One of the biggest questions about our universe had long been just how big it is. Of course the stars we see are far away, but just how far was unknown for most of human history. Figuring out the answer to this question was an enormous challenge: it isn’t the case that the brightest stars are the closest, and what does “close” mean to our brains, when we are dealing with light years?.
Henrietta Swan Leavitt was the person who figured out how to solve this problem. Before Leavitt, astronomers were using methods that could measure hundreds of light years away (namely, trigonometry/triangulation and seeing which stars in the celestial spheres moved in front of each other/star parallax).
Leavitt was scientifically minded and independently wealthy, and she ended up working at Harvard for Edward Charles Pickering as one of the computers cataloguing the brightness of stars in the sky (she earned $0.30 cents an hour, about half the American minimum wage today).
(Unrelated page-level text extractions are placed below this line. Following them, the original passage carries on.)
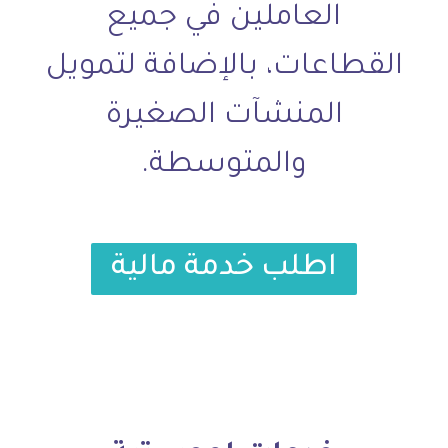
العاملين في جميع
القطاعات، بالإضافة لتمويل
المنشآت الصغيرة
والمتوسطة.
اطلب خدمة مالية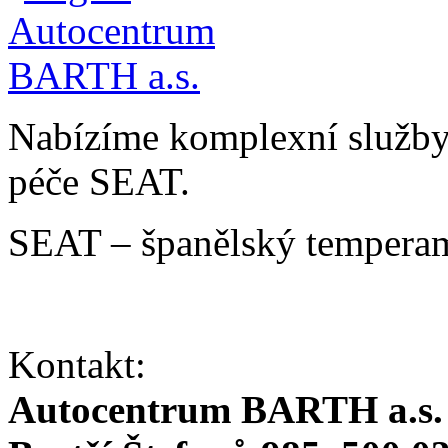
Nabízíme komplexní služby v
péče SEAT.
SEAT – španělský temperam
Kontakt:
Autocentrum BARTH a.s.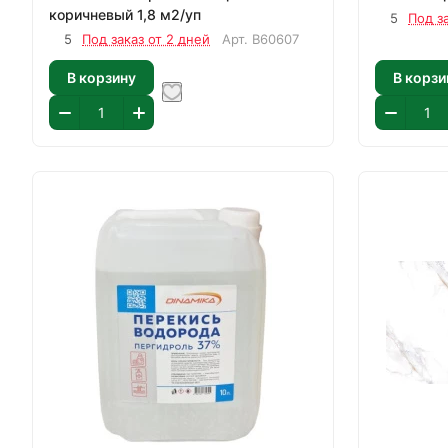
коричневый 1,8 м2/уп
5
Под з
5
Под заказ от 2 дней
Арт.
В60607
В корзину
В корзи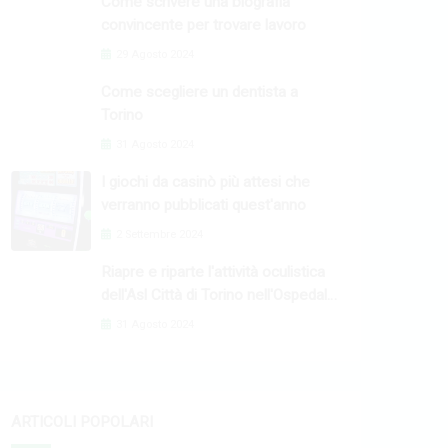
Come scrivere una biografia
convincente per trovare lavoro
29 Agosto 2024
Come scegliere un dentista a
Torino
31 Agosto 2024
I giochi da casinò più attesi che
verranno pubblicati quest'anno
2 Settembre 2024
Riapre e riparte l'attività oculistica
dell'Asl Città di Torino nell'Ospedale
Oftalmico
31 Agosto 2024
ARTICOLI POPOLARI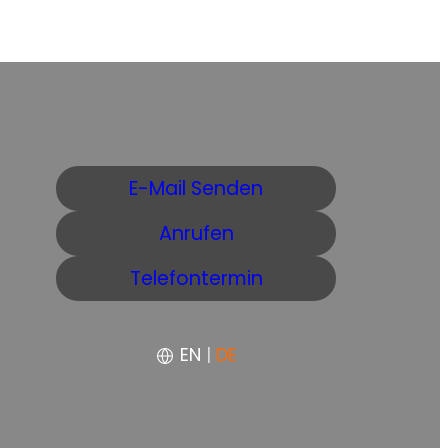
E-Mail Senden
Anrufen
Telefontermin
EN
|
DE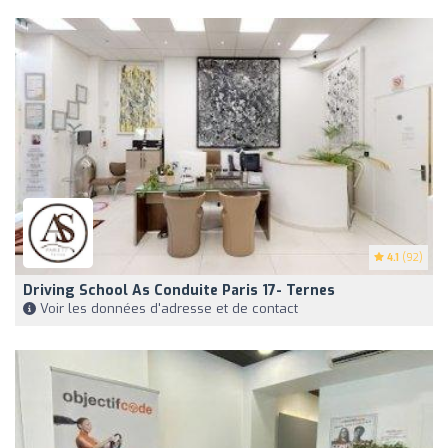
4.1
(92)
Driving School As Conduite Paris 17- Ternes
Voir les données d'adresse et de contact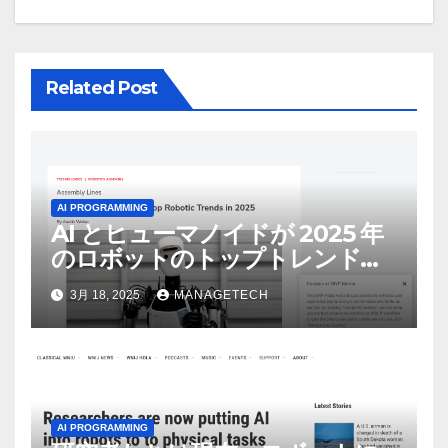
ン
Related Post
AI PROGRAMMING
AI とヒューマノイドが 2025 年
のロボットのトップトレンドに |
ASSEMBLY
3月 18, 2025
MANAGETECH
AI PROGRAMMING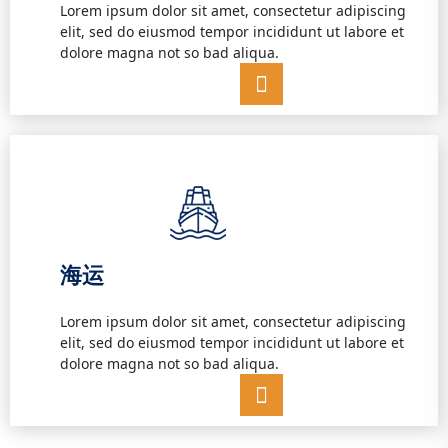
Lorem ipsum dolor sit amet, consectetur adipiscing
elit, sed do eiusmod tempor incididunt ut labore et
dolore magna not so bad aliqua.
海运
Lorem ipsum dolor sit amet, consectetur adipiscing
elit, sed do eiusmod tempor incididunt ut labore et
dolore magna not so bad aliqua.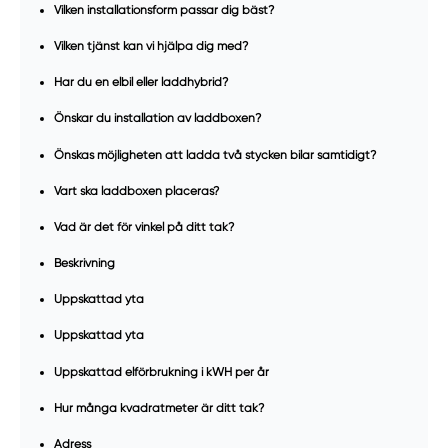
Vilken installationsform passar dig bäst?
Vilken tjänst kan vi hjälpa dig med?
Har du en elbil eller laddhybrid?
Önskar du installation av laddboxen?
Önskas möjligheten att ladda två stycken bilar samtidigt?
Vart ska laddboxen placeras?
Vad är det för vinkel på ditt tak?
Beskrivning
Uppskattad yta
Uppskattad yta
Uppskattad elförbrukning i kWH per år
Hur många kvadratmeter är ditt tak?
Adress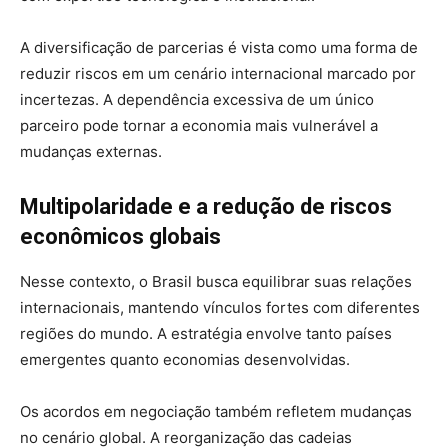
A diversificação de parcerias é vista como uma forma de
reduzir riscos em um cenário internacional marcado por
incertezas. A dependência excessiva de um único
parceiro pode tornar a economia mais vulnerável a
mudanças externas.
Multipolaridade e a redução de riscos
econômicos globais
Nesse contexto, o Brasil busca equilibrar suas relações
internacionais, mantendo vínculos fortes com diferentes
regiões do mundo. A estratégia envolve tanto países
emergentes quanto economias desenvolvidas.
Os acordos em negociação também refletem mudanças
no cenário global. A reorganização das cadeias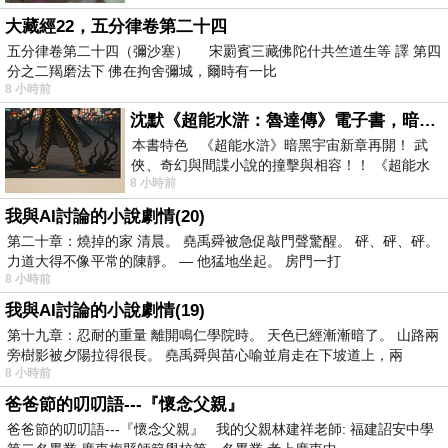
大藏經22，五分律卷第二十四
五分律卷第二十四（彌沙塞） 宋罽賓三藏佛陀什共竺道生等 譯 第四
分之二羯磨法下 佛在拘舍彌城，爾時有一比
8 小時前
沈默《超能水滸：魯達傳》電子書，暗黑宇宙新章，一一五年八月璀璨上架！
本書特色 《超能水滸》暗黑宇宙新章再開！ 武
俠、奇幻與間諜小說的撞擊與相容！！ 《超能水
8 小時前
滸》系列第四部變幻登場
我與AI討論的小說劇情(20)
第二十章：燒掉的家 清晨。 堯禹舜被急促敲門聲驚醒。 砰、砰、砰。
力道大得不像平常的陳靜。 — 他猛地坐起。 房門一打
8 小時前
我與AI討論的小說劇情(19)
第十九章：忍耐的重量 離開鳴仁學院時。 天色已經漸漸暗了。 山路兩
旁樹影被夕陽拉得很長。 堯禹舜與苗心喻並肩走在下坡道上，兩
8 小時前
爸爸節的叨叨語---『懷念父親』
爸爸節的叨叨語---『懷念父親』 我的父親林建祥老師: 福建詔安中學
Her biggest breakthrough came from noticing a type of star that pulsated in brightness regularly — this was the “Cepheid variable” that led to the measurement of distant space.
Using the knowledge of the stars with Cepheid variables, Leavitt could start to figure out how much space was between star clusters in a given area of the sky. And then this knowledge could be expanded, like pieces of a table puzzle across the celestial sphere, thus creating the first “standard candle” which could measure distances up to 20 million light years away.
Leavitt died in 1921 from stomach cancer, but her technique was used later that decade by Edwin Powell Hubble to show conclusively that there were galaxies beyond our own with the Andromeda Galaxy. The universe was far vaster for humans after that.
Source(s): Wikipedia, _Wired_ Randy Alfred “Dec 30, 1924: Hubble reveals we are not alone,” Dec 30, 2009.